ASSIGNED TASK –
Write down each entry again, exactly as it reads.

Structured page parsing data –

□ □ □ □

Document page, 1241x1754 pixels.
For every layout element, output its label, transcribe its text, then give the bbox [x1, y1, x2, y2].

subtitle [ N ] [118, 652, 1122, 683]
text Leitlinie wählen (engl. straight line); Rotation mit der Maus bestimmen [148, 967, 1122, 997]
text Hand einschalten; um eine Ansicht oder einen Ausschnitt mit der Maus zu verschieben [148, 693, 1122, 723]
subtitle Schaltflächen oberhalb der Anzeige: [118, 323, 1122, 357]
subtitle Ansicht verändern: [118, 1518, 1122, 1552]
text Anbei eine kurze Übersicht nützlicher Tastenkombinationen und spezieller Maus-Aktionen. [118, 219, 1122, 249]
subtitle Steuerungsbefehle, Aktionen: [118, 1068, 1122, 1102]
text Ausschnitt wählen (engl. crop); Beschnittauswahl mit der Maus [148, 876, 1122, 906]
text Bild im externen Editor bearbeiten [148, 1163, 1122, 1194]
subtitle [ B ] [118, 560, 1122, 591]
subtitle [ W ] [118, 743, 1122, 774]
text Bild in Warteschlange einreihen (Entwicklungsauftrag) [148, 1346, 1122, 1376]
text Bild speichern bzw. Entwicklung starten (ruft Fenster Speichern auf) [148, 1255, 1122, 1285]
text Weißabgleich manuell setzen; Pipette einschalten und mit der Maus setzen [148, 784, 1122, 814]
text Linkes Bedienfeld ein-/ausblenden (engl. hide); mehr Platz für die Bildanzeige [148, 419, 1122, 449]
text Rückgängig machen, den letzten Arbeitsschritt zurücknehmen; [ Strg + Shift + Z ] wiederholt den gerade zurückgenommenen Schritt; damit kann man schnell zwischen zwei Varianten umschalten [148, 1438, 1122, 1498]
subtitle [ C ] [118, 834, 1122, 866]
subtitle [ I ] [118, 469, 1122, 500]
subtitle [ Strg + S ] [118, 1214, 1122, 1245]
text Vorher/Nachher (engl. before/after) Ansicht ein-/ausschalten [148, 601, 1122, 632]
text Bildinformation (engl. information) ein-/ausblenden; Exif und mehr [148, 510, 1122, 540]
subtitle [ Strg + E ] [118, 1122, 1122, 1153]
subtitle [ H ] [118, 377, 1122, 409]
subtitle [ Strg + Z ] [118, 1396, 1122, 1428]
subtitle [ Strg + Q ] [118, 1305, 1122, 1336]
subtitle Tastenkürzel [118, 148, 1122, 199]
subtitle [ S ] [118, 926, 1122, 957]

□ □ □ □

YOUR RESPONSE –
Document page, 1241x1754 pixels.
For every layout element, output its label, transcribe its text, then give the bbox [x1, y1, x2, y2].

subtitle [ N ] [118, 652, 1122, 683]
text Leitlinie wählen (engl. straight line); Rotation mit der Maus bestimmen [148, 967, 1122, 997]
text Hand einschalten; um eine Ansicht oder einen Ausschnitt mit der Maus zu verschieben [148, 693, 1122, 723]
subtitle Schaltflächen oberhalb der Anzeige: [118, 323, 1122, 357]
subtitle Ansicht verändern: [118, 1518, 1122, 1552]
text Anbei eine kurze Übersicht nützlicher Tastenkombinationen und spezieller Maus-Aktionen. [118, 219, 1122, 249]
subtitle Steuerungsbefehle, Aktionen: [118, 1068, 1122, 1102]
text Ausschnitt wählen (engl. crop); Beschnittauswahl mit der Maus [148, 876, 1122, 906]
text Bild im externen Editor bearbeiten [148, 1163, 1122, 1194]
subtitle [ B ] [118, 560, 1122, 591]
subtitle [ W ] [118, 743, 1122, 774]
text Bild in Warteschlange einreihen (Entwicklungsauftrag) [148, 1346, 1122, 1376]
text Bild speichern bzw. Entwicklung starten (ruft Fenster Speichern auf) [148, 1255, 1122, 1285]
text Weißabgleich manuell setzen; Pipette einschalten und mit der Maus setzen [148, 784, 1122, 814]
text Linkes Bedienfeld ein-/ausblenden (engl. hide); mehr Platz für die Bildanzeige [148, 419, 1122, 449]
text Rückgängig machen, den letzten Arbeitsschritt zurücknehmen; [ Strg + Shift + Z ] wiederholt den gerade zurückgenommenen Schritt; damit kann man schnell zwischen zwei Varianten umschalten [148, 1438, 1122, 1498]
subtitle [ C ] [118, 834, 1122, 866]
subtitle [ I ] [118, 469, 1122, 500]
subtitle [ Strg + S ] [118, 1214, 1122, 1245]
text Vorher/Nachher (engl. before/after) Ansicht ein-/ausschalten [148, 601, 1122, 632]
text Bildinformation (engl. information) ein-/ausblenden; Exif und mehr [148, 510, 1122, 540]
subtitle [ Strg + E ] [118, 1122, 1122, 1153]
subtitle [ H ] [118, 377, 1122, 409]
subtitle [ Strg + Z ] [118, 1396, 1122, 1428]
subtitle [ Strg + Q ] [118, 1305, 1122, 1336]
subtitle Tastenkürzel [118, 148, 1122, 199]
subtitle [ S ] [118, 926, 1122, 957]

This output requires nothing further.